Coverage of the paperback continues, I'm gratified to say.

Kevin L. Carter, writing for U.S. 1, out of Princeton, New Jersey, offers a kind assessment of Watching the World Change in his piece, "Analyzing the Photos of 9/11."

VanityFair.com, the ever-reliable Web site, provides a slideshow of significant images from the pages of the book, including this arresting image by photographer Rob Howard who happened to lean out his window with a medium-format camera at the very instant the second plane made its fatal approach toward with the south tower.

rob%20howard.jpg

PHOTO BY ROB HOWARD

And then, in its efforts to disseminate online versions of every morsel of media, unfiltered, YouTube has posted an entire 40-plus-minute talk I gave at Google's New York headquarters -- warts and all, quite literally. Tell a friend or two.

tif-youtbue.dmf.tiff

GOOGLE-GRAB OF YOURS TRULY

I have a new theory, germinated just now. I call it Repurposing Calculus.
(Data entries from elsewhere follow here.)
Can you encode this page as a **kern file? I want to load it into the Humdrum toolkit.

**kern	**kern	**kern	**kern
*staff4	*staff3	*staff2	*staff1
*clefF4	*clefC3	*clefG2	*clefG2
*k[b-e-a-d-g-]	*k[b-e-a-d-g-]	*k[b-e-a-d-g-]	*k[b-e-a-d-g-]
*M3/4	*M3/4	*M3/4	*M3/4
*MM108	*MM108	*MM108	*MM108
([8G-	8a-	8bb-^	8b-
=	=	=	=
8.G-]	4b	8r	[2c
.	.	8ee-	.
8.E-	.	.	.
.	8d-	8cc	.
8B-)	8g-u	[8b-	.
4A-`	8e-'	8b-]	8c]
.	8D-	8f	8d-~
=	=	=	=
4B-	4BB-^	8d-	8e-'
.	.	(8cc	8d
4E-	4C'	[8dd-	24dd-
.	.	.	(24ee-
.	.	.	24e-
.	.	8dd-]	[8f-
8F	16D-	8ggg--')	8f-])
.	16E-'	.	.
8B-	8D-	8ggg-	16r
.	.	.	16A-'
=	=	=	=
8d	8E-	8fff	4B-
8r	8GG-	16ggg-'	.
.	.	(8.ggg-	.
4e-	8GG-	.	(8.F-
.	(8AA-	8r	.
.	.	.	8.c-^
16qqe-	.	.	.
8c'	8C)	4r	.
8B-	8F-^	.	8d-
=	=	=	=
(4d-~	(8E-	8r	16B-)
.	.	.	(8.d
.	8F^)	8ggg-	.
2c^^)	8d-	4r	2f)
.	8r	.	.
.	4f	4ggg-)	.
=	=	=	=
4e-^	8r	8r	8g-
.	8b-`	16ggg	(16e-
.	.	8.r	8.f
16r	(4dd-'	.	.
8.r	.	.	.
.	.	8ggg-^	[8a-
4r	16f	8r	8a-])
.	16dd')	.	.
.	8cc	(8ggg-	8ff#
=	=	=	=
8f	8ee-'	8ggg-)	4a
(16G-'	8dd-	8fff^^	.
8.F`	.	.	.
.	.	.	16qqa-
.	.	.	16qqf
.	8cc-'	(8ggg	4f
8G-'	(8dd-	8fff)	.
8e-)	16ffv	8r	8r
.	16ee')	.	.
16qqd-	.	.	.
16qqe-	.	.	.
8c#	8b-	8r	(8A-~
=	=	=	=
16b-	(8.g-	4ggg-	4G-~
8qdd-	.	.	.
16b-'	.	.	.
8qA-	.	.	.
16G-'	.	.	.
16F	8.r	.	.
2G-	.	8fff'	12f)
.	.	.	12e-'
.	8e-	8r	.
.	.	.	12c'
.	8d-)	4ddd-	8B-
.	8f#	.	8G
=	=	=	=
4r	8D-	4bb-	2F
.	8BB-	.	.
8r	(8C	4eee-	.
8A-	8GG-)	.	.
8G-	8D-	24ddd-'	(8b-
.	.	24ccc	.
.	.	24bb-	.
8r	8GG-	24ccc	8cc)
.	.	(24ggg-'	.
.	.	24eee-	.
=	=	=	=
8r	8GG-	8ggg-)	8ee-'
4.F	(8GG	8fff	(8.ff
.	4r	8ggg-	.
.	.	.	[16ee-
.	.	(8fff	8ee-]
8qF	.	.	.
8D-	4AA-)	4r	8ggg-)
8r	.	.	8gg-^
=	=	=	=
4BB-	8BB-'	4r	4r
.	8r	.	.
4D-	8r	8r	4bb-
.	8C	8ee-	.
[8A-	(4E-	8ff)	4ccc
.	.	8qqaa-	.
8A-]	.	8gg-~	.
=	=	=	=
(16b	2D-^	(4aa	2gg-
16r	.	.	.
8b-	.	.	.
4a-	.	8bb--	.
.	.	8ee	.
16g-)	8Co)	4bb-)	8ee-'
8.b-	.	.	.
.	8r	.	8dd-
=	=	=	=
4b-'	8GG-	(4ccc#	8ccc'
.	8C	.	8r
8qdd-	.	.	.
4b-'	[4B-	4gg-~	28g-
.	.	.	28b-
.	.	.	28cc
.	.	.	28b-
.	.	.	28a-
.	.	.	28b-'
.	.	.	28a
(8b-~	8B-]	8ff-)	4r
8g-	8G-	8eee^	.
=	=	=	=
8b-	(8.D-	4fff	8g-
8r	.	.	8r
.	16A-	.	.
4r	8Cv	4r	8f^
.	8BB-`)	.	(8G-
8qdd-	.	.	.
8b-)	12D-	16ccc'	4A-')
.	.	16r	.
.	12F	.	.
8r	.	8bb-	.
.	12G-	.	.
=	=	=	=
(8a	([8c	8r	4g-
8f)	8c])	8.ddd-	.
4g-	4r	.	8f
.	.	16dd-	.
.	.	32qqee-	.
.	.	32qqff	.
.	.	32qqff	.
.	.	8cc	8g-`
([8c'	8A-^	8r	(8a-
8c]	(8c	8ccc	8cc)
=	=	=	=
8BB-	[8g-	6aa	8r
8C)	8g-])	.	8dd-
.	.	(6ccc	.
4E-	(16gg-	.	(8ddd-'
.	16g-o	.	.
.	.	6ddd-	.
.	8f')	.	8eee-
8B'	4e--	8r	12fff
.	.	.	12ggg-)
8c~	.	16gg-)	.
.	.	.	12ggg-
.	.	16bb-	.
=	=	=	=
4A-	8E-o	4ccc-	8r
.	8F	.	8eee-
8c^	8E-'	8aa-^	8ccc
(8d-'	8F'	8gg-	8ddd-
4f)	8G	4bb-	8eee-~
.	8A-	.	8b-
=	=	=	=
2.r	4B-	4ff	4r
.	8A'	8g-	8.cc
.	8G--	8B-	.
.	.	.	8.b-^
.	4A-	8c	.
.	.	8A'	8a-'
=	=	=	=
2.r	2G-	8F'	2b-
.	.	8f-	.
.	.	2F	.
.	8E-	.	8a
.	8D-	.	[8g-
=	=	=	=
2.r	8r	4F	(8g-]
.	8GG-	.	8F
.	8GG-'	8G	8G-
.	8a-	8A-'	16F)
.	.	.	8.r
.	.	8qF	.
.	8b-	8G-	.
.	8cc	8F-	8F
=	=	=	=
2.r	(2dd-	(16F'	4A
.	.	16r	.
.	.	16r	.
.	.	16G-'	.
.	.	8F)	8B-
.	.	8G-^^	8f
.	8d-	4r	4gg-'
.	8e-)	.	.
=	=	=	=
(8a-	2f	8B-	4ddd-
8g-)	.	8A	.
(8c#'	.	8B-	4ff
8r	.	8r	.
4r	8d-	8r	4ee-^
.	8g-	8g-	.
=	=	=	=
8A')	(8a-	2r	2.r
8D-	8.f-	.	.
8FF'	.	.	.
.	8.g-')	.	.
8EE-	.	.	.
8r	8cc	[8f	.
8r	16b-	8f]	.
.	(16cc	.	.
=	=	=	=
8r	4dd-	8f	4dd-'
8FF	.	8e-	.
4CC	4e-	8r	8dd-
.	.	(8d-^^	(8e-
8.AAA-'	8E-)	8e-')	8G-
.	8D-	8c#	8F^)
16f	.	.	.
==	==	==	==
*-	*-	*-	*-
In the mathematics of Repurposing Calculus, the above clip is a Derivative 4: four steps removed from the original media creation. It is a screen grab for a Website, taken from a Google video, recorded at a lunchtime talk, about a book. (Since the book is about media, it could arguably be recomputed as a Derivative 5. And if you email me a comment about the video, and I post it on this Website, together we could extend the chain to a Derivative 6 or 7.)

All of which is a way of warning: We are perpetually at a remove from the spark of creativity, writing not books but blog posts, reacting not to films but to reviews, hearing not symphonies but random iPod shuffles. Our synapses are hot-wired to synopses.